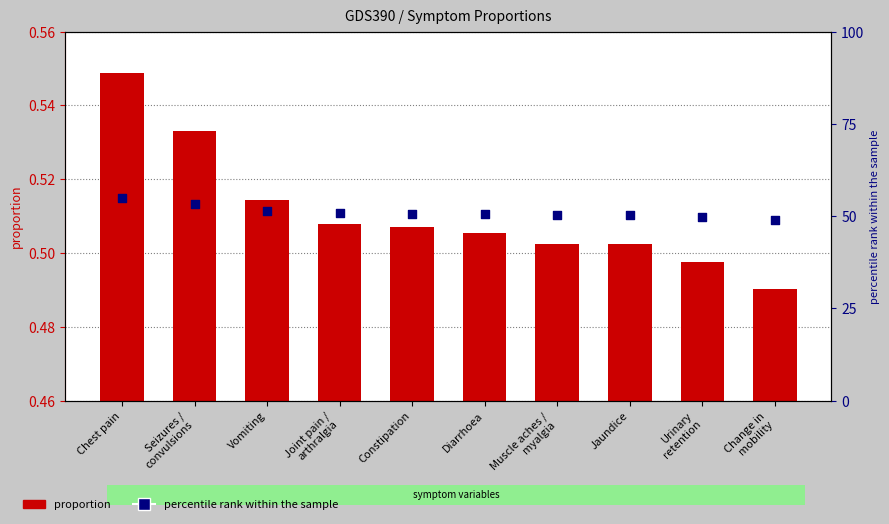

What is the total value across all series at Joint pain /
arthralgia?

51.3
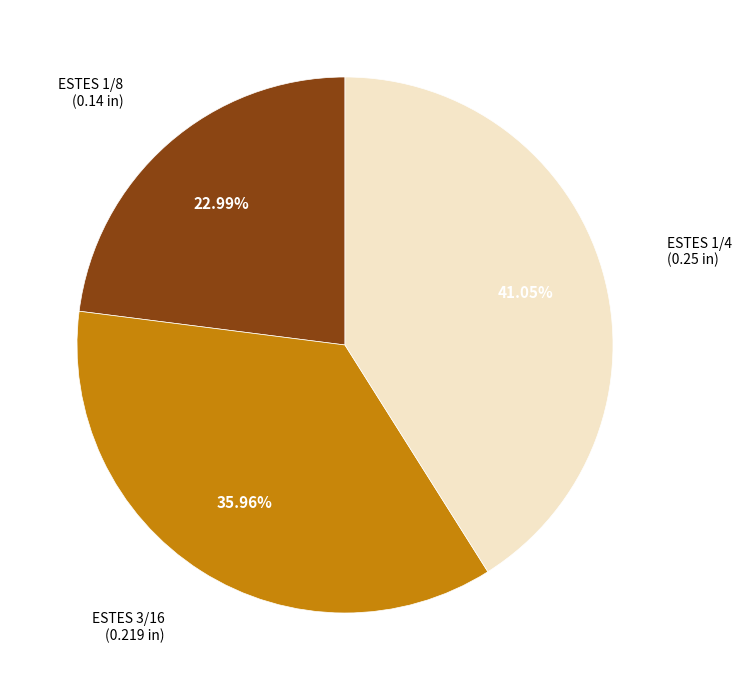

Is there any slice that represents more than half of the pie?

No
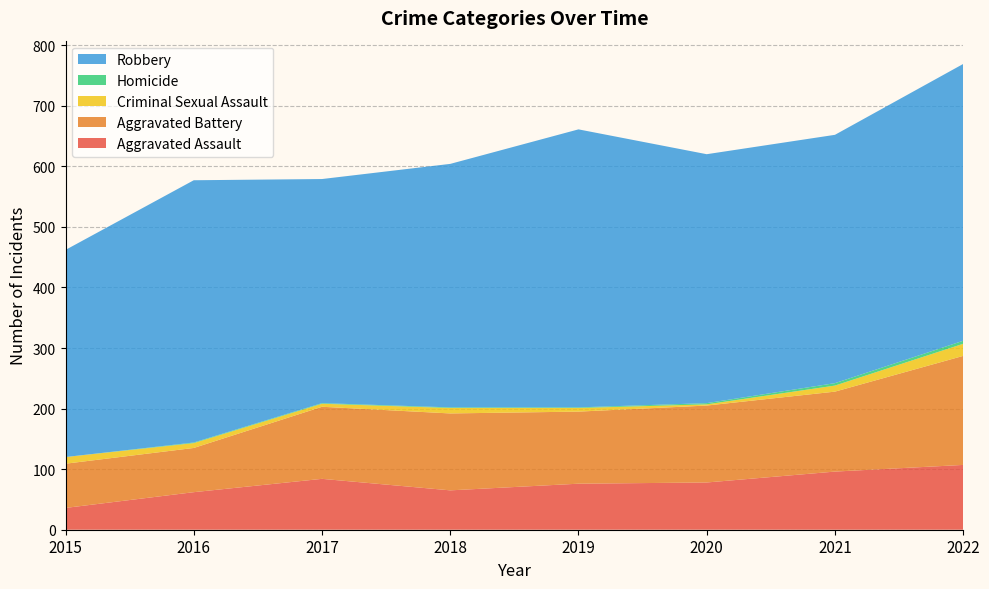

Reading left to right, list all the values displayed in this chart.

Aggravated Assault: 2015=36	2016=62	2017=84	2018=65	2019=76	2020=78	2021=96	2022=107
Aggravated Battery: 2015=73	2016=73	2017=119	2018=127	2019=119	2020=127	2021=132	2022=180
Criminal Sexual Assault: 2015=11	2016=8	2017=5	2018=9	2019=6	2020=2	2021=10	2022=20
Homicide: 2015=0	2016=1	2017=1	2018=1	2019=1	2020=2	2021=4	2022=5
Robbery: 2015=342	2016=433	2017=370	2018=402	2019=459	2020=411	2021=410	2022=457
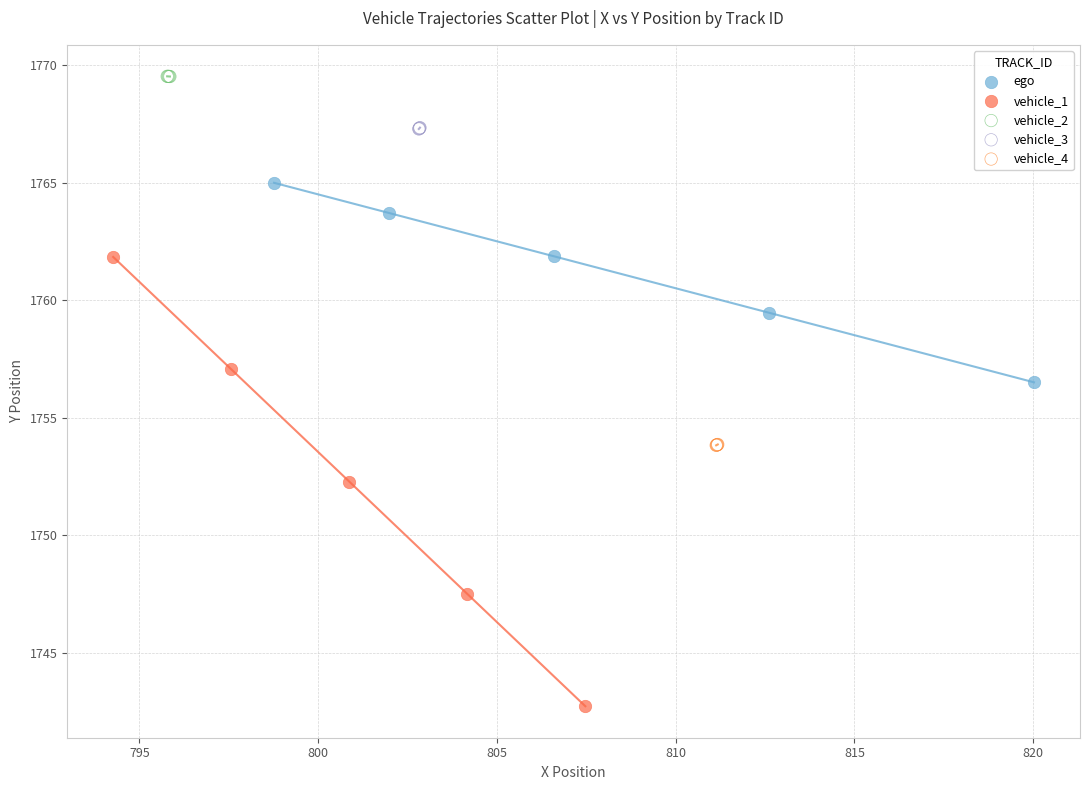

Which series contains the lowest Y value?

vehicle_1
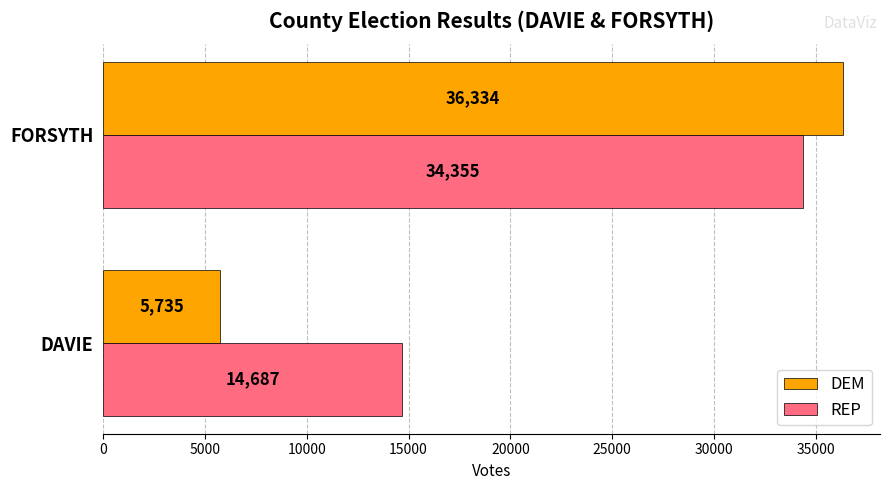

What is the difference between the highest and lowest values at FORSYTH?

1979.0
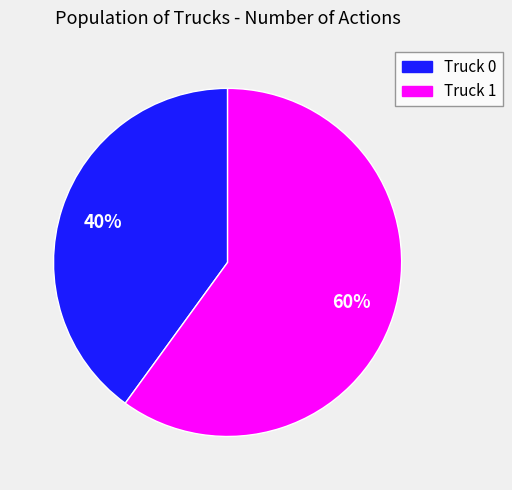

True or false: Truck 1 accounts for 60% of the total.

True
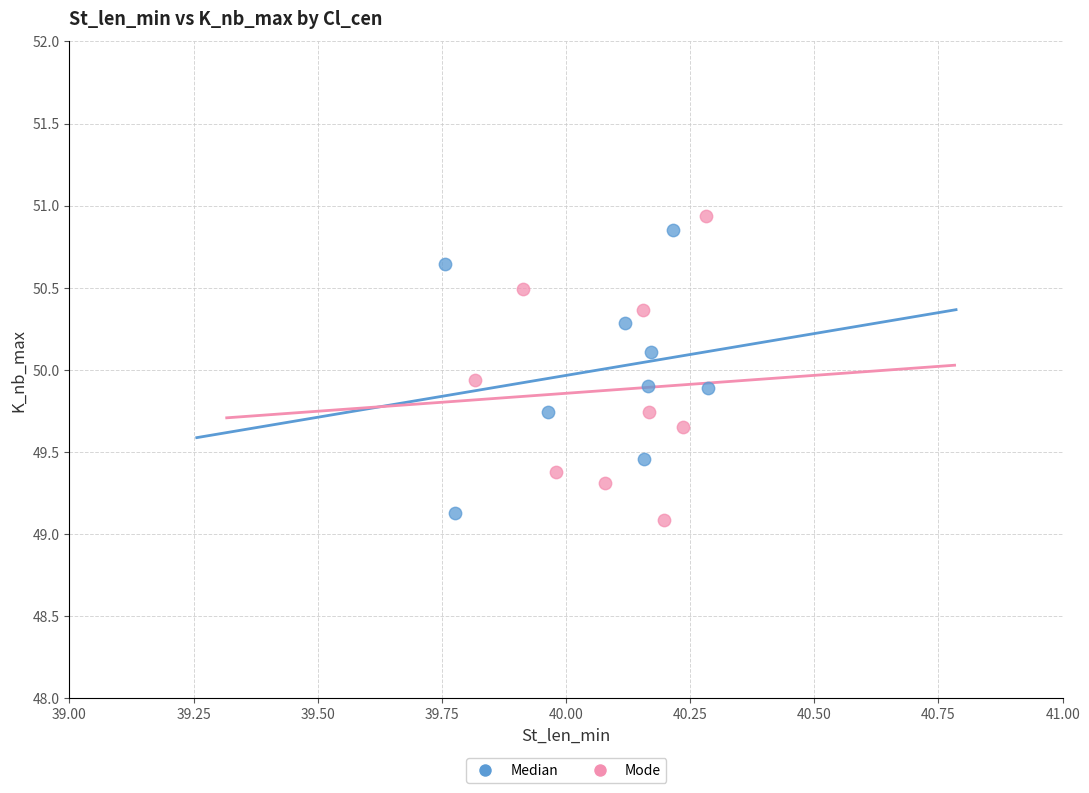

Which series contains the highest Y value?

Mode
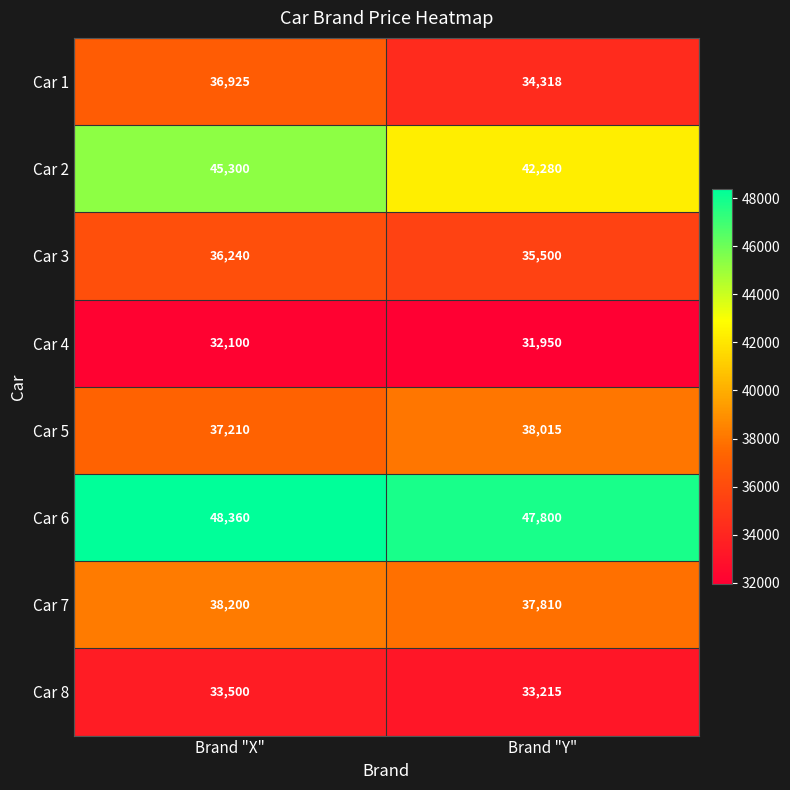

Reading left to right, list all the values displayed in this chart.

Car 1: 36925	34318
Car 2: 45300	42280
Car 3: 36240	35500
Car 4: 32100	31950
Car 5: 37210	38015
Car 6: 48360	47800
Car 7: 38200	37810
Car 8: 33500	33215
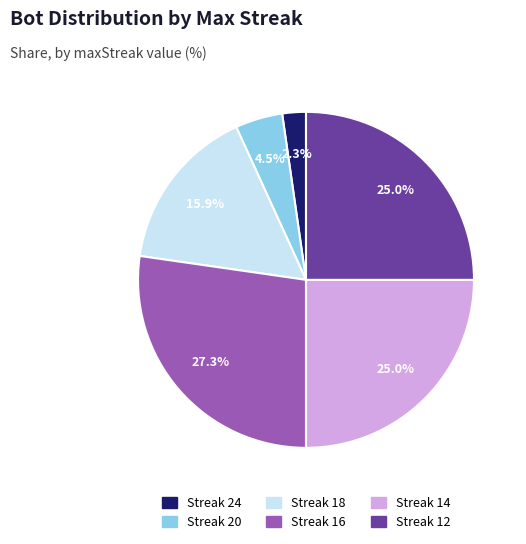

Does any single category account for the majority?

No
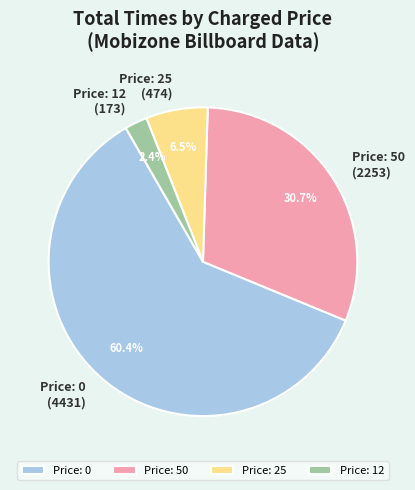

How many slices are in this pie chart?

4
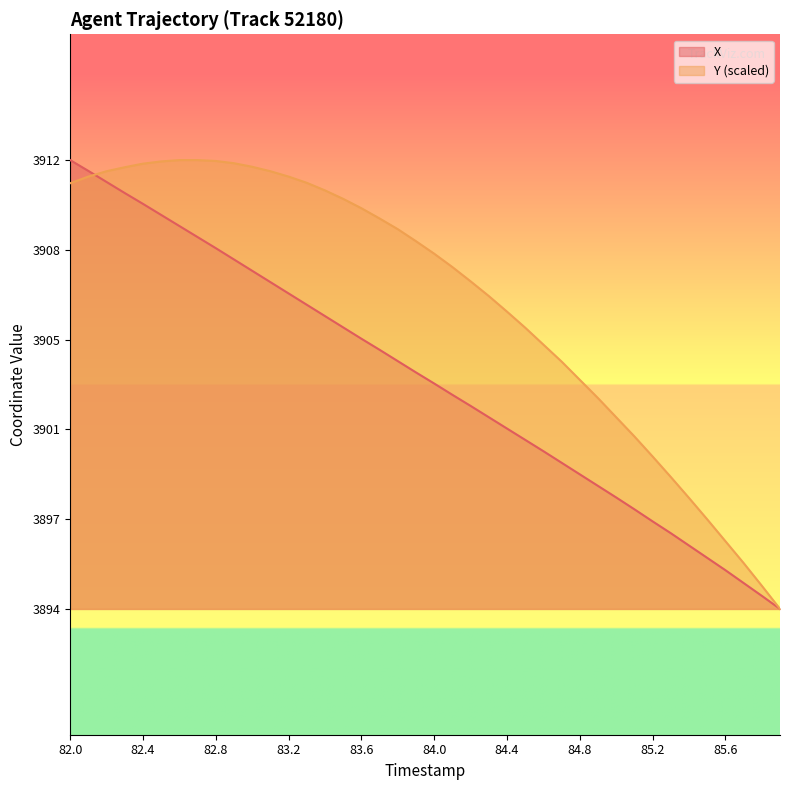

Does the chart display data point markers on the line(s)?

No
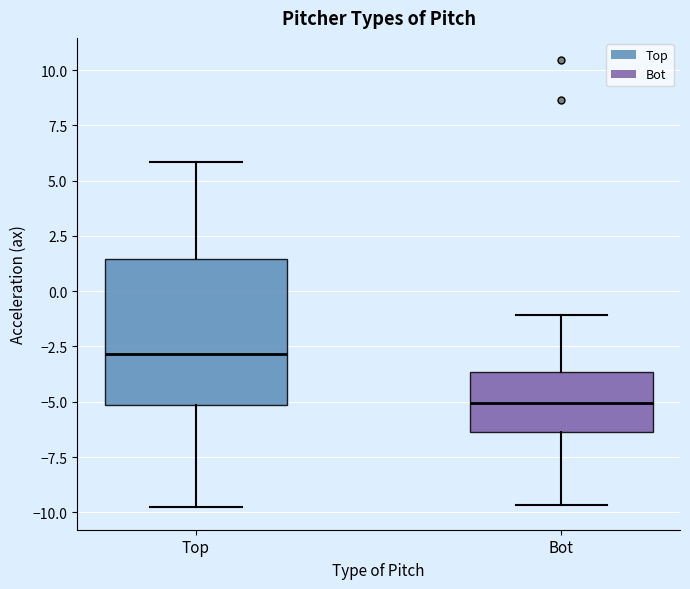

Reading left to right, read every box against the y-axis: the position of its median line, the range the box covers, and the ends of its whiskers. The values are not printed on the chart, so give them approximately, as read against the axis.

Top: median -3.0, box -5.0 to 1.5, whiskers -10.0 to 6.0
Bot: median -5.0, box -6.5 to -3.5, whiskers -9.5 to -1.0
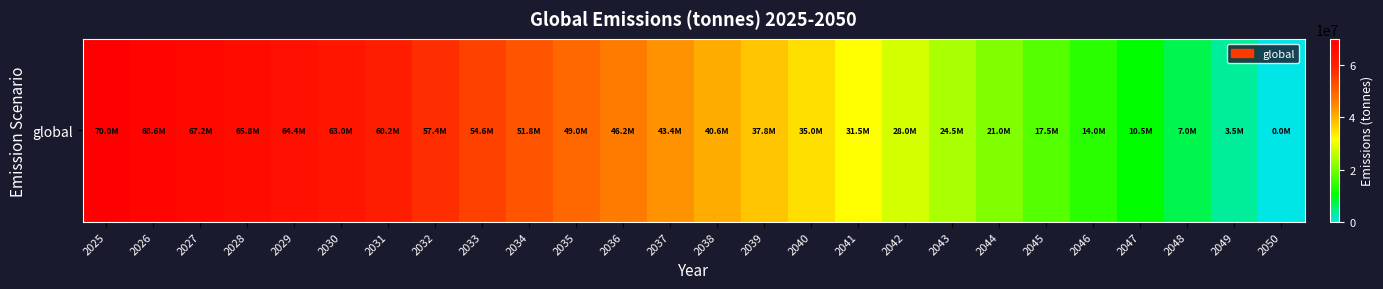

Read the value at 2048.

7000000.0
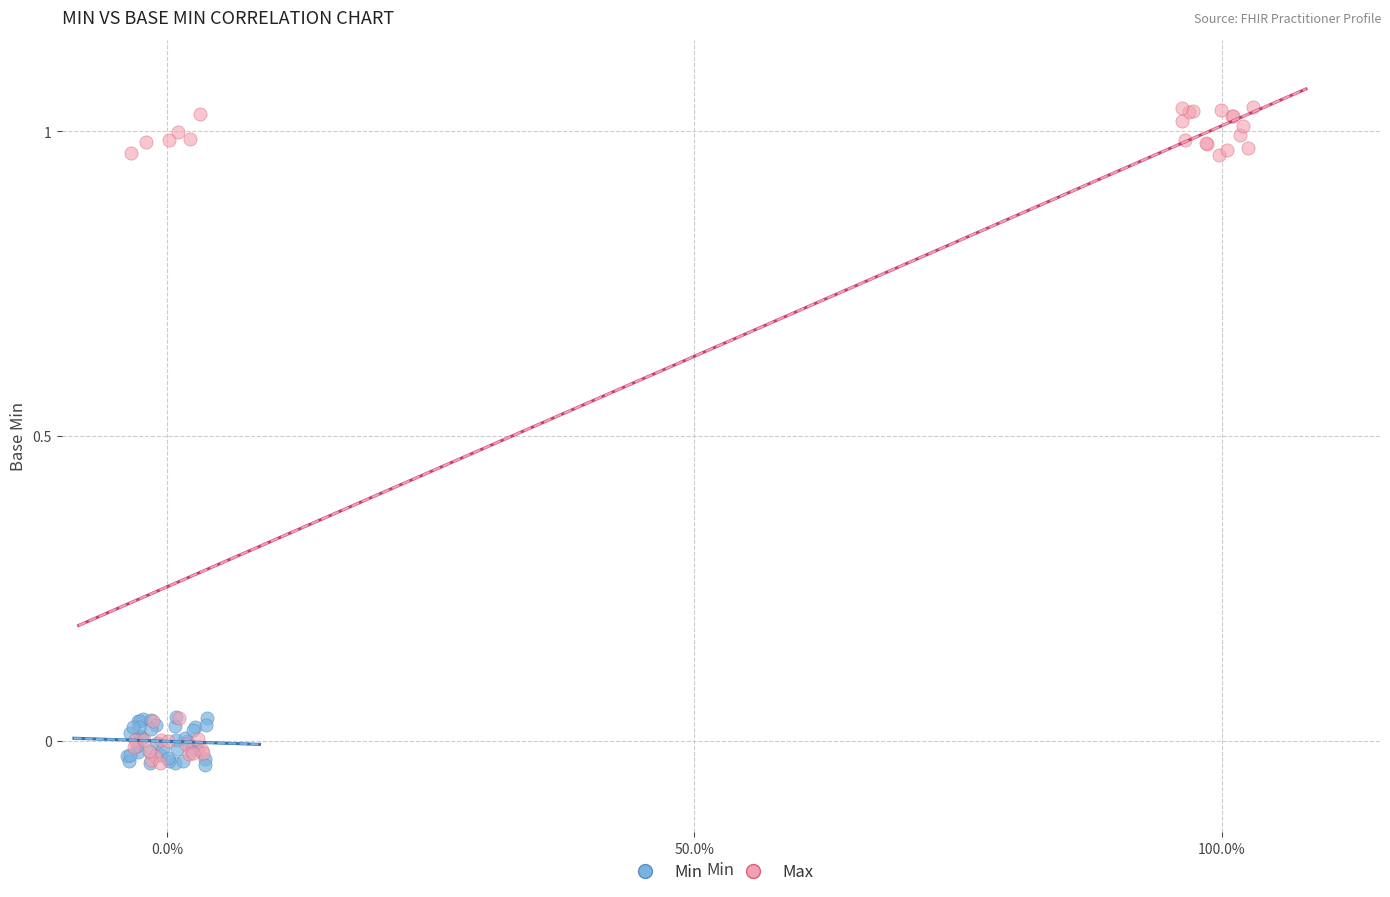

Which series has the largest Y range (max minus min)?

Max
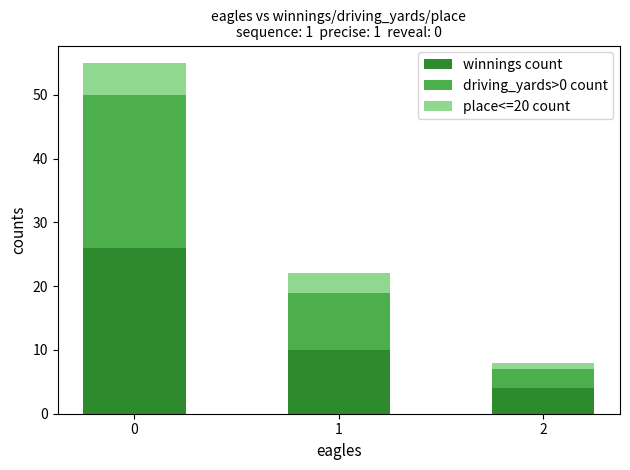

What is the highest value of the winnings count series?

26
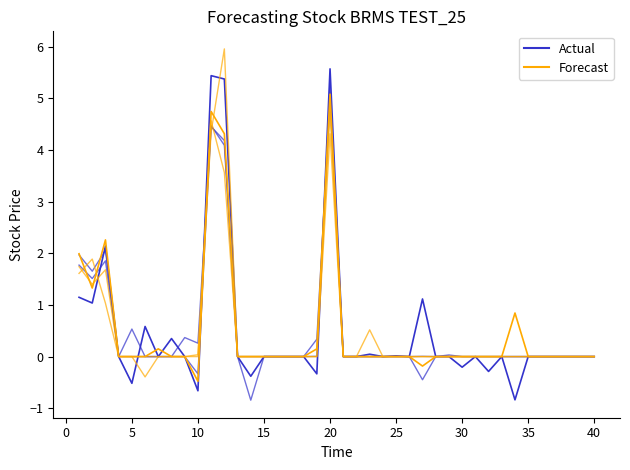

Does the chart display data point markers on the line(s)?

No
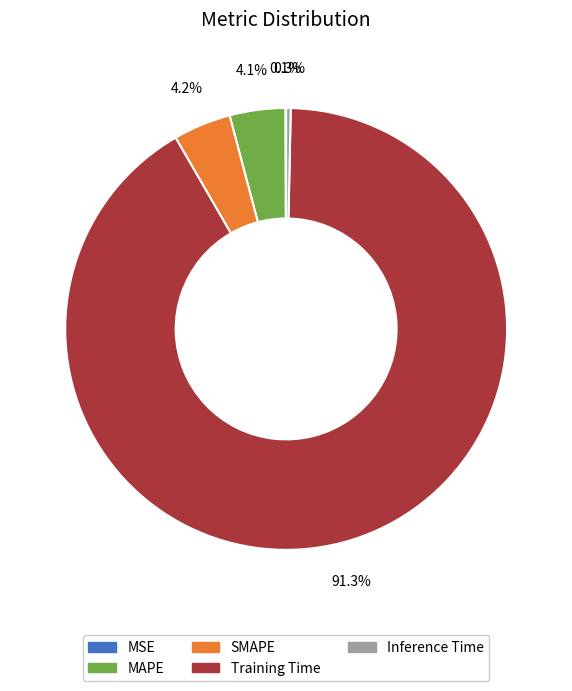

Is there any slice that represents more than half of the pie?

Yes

___

Put every line of the listing above into a JSON list of strings, one string per line, with blank lines and the picture markers left out.

§ Solved exercise
[
  "What is the total value across all series at Joint pain /",
  "arthralgia?",
  "51.3",
  "Is there any slice that represents more than half of the pie?",
  "No",
  "Reading left to right, list all the values displayed in this chart.",
  "Aggravated Assault: 2015=36\t2016=62\t2017=84\t2018=65\t2019=76\t2020=78\t2021=96\t2022=107",
  "Aggravated Battery: 2015=73\t2016=73\t2017=119\t2018=127\t2019=119\t2020=127\t2021=132\t2022=180",
  "Criminal Sexual Assault: 2015=11\t2016=8\t2017=5\t2018=9\t2019=6\t2020=2\t2021=10\t2022=20",
  "Homicide: 2015=0\t2016=1\t2017=1\t2018=1\t2019=1\t2020=2\t2021=4\t2022=5",
  "Robbery: 2015=342\t2016=433\t2017=370\t2018=402\t2019=459\t2020=411\t2021=410\t2022=457",
  "Which series contains the lowest Y value?",
  "vehicle_1",
  "What is the difference between the highest and lowest values at FORSYTH?",
  "1979.0",
  "True or false: Truck 1 accounts for 60% of the total.",
  "True",
  "Which series contains the highest Y value?",
  "Mode",
  "Reading left to right, list all the values displayed in this chart.",
  "Car 1: 36925\t34318",
  "Car 2: 45300\t42280",
  "Car 3: 36240\t35500",
  "Car 4: 32100\t31950",
  "Car 5: 37210\t38015",
  "Car 6: 48360\t47800",
  "Car 7: 38200\t37810",
  "Car 8: 33500\t33215",
  "Does any single category account for the majority?",
  "No",
  "How many slices are in this pie chart?",
  "4",
  "Does the chart display data point markers on the line(s)?",
  "No",
  "Reading left to right, read every box against the y-axis: the position of its median line, the range the box covers, and the ends of its whiskers. The values are not printed on the chart, so give them approximately, as read against the axis.",
  "Top: median -3.0, box -5.0 to 1.5, whiskers -10.0 to 6.0",
  "Bot: median -5.0, box -6.5 to -3.5, whiskers -9.5 to -1.0",
  "Read the value at 2048.",
  "7000000.0",
  "Which series has the largest Y range (max minus min)?",
  "Max",
  "What is the highest value of the winnings count series?",
  "26",
  "Does the chart display data point markers on the line(s)?",
  "No",
  "Is there any slice that represents more than half of the pie?",
  "Yes"
]